*PROBLEMA 1*:
Según el fragmento sobre López de Mesa, ¿cuántos judíos y judías acogió Colombia como consecuencia de su política migratoria restrictiva?
*PROBLEMA 2*:
Resume en dos oraciones el fragmento sobre López de Mesa.
*PROBLEMA 3*:
Reproduce el fragmento sobre López de Mesa entre "El pasado antisemita" y "la hubieran perdido.", ambos incluidos.

Sus ideas están plasmadas en la segunda y tercera conferencia del libro Los Problemas de las Razas en Colombia (1920). En ellas se plantea que Colombia está condenada al subdesarrollo por dos razones: uno, porque la “raza” de su población no es lo suficientemente “pura” y, dos, por la existencia de diversos pisos térmicos.

López de Mesa acepta la falsa idea de que hay razas humanas y considera que la existencia en nuestro país de personas indígenas, negras y mestizas es un signo de “degeneración”. En otras palabras: vivimos en el subdesarrollo porque no somos suficientemente blancos. Asimismo, en estas conferencias se plantea que las personas de tierra caliente son inferiores a las de lugares más elevados con climas más fríos.

Luis López de Mesa

Para contrarrestar el «atraso» de Colombia causado por el clima y la mezcla racial, López de Mesa no sólo propuso mejorar las condiciones educativas, sino también el blanqueamiento de la población: los indígenas y mestizos deben ser mezclados sistemáticamente con inmigrantes alemanes. La introducción de inmigrantes europeos a las zonas bajas del país contribuiría, según él, a introducir los valores y los rasgos físicos deseados y asociados con el progreso.

Esta es una visión abiertamente racista. No hablamos de un problema abstracto ni es un detalle menor de un autor del siglo pasado. Todo lo contrario. Es una realidad tangible que nos hace daño. El racismo ha intensificado el conflicto armado. Aunque la población afro constituye poco más del 10% de la población del país, más del 38% de las víctimas registradas del conflicto son afrocolombianas, es decir, 1’100.000, de acuerdo con los datos del DANE y la Comisión de la Verdad en 2020.

El pasado antisemita que no se olvida

El racismo de Luis López de Mesa es también palpable en su aversión a los judíos. En 1938 López de Mesa y el entonces presidente Eduardo Santos firmaron el decreto 1723 con el cual prácticamente se bloqueaba el ingreso al país de personas que no tuvieran nacionalidad o la hubieran perdido.

«Este decreto tenía nombre propio: la Alemania nazi le había quitado la nacionalidad a las personas judías convirtiéndolas en apátridas y Colombia decidió cerrarles la puerta. En enero y febrero de 1939, López de Mesa solicitó a los cónsules en Alemania y Polonia que se opongan todas las trabas humanamente posibles a la visación de nuevos pasaportes a elementos judíos”, según cita la revista Semana

Como consecuencia de una política migratoria restrictiva, Colombia sólamente acogió a 6.000 judíos y judías. En contraste los Estados Unidos recibieron entre 165.000 y 212.000, Argentina 45.000, Brasil 25.000 y Chile 15.000, de acuerdo a El Espectador.

*Entradas de datos*:
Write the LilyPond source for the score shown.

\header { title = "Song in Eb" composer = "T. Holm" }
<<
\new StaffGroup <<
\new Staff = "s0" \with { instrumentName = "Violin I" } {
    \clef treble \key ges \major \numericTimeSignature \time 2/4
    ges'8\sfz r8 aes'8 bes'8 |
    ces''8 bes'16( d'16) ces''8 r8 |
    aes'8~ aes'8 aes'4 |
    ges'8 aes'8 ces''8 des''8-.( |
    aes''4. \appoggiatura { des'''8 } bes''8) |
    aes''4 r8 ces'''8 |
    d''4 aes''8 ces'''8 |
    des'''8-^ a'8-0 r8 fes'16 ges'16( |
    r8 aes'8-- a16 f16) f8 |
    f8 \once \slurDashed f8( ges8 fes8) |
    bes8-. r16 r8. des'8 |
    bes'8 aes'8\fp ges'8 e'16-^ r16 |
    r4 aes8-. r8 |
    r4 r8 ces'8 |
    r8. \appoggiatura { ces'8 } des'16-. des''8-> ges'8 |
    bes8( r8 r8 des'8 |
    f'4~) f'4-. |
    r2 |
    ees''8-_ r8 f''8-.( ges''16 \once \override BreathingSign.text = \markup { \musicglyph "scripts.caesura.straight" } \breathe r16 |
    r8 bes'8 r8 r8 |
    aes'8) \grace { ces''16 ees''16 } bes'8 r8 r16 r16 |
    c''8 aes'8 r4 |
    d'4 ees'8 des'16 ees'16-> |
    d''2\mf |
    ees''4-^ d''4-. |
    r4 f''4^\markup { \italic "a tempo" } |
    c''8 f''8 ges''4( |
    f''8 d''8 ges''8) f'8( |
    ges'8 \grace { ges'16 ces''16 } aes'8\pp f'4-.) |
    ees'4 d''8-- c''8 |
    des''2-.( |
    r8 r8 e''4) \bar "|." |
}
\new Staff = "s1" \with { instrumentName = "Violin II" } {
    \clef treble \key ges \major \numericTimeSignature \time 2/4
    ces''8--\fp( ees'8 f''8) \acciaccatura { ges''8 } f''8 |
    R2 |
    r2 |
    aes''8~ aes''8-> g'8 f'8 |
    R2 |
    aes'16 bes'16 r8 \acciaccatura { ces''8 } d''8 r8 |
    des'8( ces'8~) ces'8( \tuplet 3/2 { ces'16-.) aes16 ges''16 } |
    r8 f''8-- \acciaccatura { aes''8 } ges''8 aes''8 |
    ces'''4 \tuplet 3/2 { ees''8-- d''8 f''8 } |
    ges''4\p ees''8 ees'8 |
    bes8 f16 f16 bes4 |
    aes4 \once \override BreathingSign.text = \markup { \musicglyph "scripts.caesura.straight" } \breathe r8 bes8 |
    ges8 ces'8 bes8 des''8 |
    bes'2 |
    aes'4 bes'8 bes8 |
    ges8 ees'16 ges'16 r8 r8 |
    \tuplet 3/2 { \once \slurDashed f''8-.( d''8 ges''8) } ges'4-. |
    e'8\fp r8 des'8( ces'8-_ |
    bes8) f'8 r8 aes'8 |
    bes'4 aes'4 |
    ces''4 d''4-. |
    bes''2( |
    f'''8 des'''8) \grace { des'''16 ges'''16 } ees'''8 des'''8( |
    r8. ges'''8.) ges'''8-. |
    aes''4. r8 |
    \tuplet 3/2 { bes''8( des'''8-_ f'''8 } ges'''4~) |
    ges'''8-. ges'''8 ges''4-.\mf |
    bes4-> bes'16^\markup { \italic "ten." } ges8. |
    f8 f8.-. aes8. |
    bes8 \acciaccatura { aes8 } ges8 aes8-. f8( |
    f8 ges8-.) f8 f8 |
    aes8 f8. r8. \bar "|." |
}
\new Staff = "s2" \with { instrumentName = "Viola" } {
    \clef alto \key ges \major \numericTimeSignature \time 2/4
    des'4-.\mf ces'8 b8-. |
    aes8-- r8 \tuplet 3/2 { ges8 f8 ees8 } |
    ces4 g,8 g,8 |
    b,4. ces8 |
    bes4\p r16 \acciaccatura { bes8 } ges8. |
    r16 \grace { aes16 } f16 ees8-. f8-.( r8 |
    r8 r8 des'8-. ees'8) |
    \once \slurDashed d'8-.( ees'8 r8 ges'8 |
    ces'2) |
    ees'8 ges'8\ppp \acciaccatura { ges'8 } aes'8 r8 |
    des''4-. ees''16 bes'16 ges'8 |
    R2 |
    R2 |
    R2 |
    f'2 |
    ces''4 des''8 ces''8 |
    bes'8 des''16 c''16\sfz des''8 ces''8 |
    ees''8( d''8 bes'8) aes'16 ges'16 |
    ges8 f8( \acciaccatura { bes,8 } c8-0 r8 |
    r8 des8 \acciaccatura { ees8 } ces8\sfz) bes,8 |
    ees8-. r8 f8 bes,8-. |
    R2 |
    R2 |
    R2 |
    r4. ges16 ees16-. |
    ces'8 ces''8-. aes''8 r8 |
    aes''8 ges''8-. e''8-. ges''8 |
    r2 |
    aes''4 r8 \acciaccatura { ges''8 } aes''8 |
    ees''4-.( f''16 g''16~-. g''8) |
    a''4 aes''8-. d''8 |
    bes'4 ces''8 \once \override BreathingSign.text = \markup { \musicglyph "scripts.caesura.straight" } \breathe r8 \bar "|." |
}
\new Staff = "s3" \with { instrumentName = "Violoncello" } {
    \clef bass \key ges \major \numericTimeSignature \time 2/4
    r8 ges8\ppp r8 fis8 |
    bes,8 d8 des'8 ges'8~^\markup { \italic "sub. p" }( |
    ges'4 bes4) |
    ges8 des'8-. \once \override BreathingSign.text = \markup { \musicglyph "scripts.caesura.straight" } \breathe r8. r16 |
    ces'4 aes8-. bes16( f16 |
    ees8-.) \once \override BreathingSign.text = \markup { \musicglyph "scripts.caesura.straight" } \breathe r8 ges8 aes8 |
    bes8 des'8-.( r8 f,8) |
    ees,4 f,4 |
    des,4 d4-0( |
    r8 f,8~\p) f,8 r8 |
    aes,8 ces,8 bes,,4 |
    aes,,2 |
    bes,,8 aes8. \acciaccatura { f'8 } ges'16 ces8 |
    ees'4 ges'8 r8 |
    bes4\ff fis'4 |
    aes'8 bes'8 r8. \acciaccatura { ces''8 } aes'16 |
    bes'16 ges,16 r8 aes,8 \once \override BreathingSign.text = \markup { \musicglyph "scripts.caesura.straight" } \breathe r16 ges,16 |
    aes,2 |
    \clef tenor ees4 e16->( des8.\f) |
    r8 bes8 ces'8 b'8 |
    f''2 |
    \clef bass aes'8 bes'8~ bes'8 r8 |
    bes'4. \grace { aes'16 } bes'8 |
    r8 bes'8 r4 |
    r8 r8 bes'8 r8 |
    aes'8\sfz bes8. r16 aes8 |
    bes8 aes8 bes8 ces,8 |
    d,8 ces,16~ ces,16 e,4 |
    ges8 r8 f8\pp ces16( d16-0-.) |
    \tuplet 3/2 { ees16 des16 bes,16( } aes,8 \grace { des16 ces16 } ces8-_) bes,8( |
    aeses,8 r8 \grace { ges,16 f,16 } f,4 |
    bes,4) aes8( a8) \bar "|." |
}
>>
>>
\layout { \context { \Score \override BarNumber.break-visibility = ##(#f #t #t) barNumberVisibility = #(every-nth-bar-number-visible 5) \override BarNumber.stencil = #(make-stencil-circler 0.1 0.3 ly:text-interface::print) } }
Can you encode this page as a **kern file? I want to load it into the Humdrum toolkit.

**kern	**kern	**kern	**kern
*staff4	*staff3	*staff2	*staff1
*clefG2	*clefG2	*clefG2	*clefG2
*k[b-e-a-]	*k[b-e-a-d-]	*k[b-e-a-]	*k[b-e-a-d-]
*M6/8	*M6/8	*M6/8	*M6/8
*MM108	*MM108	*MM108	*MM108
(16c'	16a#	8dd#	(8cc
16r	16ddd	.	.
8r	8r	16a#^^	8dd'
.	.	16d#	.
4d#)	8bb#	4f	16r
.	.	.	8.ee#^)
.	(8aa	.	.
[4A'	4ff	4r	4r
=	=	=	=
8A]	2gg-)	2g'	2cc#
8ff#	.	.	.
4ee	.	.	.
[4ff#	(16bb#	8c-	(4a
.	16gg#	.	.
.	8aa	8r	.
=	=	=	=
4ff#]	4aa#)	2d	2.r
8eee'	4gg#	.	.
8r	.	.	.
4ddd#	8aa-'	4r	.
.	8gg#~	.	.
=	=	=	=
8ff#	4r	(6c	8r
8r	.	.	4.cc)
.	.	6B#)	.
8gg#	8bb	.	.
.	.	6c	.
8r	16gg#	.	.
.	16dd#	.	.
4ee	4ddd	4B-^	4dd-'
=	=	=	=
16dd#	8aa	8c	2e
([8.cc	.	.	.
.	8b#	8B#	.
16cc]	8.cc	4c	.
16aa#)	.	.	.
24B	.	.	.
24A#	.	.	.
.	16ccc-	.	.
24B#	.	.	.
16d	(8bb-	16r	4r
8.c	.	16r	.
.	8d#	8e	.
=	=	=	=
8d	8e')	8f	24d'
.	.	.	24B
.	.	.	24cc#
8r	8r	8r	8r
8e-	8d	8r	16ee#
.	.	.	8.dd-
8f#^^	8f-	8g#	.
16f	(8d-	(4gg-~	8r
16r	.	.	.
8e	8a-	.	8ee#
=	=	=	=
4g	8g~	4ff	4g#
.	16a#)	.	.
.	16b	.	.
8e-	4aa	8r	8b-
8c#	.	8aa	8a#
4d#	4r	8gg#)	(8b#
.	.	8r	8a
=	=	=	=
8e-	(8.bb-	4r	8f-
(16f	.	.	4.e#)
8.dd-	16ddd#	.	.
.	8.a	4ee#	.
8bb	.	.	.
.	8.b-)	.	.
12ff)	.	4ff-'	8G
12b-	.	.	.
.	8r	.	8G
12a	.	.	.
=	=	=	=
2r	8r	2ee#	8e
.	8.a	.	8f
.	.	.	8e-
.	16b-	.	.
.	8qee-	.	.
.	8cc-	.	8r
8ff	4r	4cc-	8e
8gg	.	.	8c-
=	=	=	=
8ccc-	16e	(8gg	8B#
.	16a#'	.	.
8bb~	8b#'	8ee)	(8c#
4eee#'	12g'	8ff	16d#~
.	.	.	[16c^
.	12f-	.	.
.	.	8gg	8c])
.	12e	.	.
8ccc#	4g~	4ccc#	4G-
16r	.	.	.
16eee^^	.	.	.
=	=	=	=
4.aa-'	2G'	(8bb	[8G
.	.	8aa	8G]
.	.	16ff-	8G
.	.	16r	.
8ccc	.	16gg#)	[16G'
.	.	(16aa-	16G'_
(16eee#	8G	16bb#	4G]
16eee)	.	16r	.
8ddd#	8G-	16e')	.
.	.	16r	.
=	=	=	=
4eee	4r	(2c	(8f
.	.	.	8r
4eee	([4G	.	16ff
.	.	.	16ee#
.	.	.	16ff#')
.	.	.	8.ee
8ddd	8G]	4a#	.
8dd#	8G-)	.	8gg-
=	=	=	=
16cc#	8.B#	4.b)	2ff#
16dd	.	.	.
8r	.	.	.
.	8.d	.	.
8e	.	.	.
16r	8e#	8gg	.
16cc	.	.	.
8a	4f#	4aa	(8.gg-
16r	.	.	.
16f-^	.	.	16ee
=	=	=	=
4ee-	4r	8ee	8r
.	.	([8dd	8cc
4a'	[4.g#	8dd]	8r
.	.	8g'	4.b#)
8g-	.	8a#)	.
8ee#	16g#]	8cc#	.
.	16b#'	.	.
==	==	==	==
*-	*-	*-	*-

*RESPUESTA 1*:
Colombia acogió solamente a 6.000 judíos y judías.

*RESPUESTA 2*:
En Los Problemas de las Razas en Colombia (1920), Luis López de Mesa atribuía el subdesarrollo del país a que la "raza" de su población no era suficientemente "pura" y a la existencia de diversos pisos térmicos, y proponía blanquear a la población mezclando sistemáticamente a indígenas y mestizos con inmigrantes alemanes, una visión que el texto califica de abiertamente racista. Su racismo también se manifestó en su aversión a los judíos: en 1938 firmó con el presidente Eduardo Santos el decreto 1723, que prácticamente bloqueaba el ingreso de personas sin nacionalidad, y Colombia solo acogió a 6.000 judíos y judías.

*RESPUESTA 3*:
El pasado antisemita que no se olvida

El racismo de Luis López de Mesa es también palpable en su aversión a los judíos. En 1938 López de Mesa y el entonces presidente Eduardo Santos firmaron el decreto 1723 con el cual prácticamente se bloqueaba el ingreso al país de personas que no tuvieran nacionalidad o la hubieran perdido.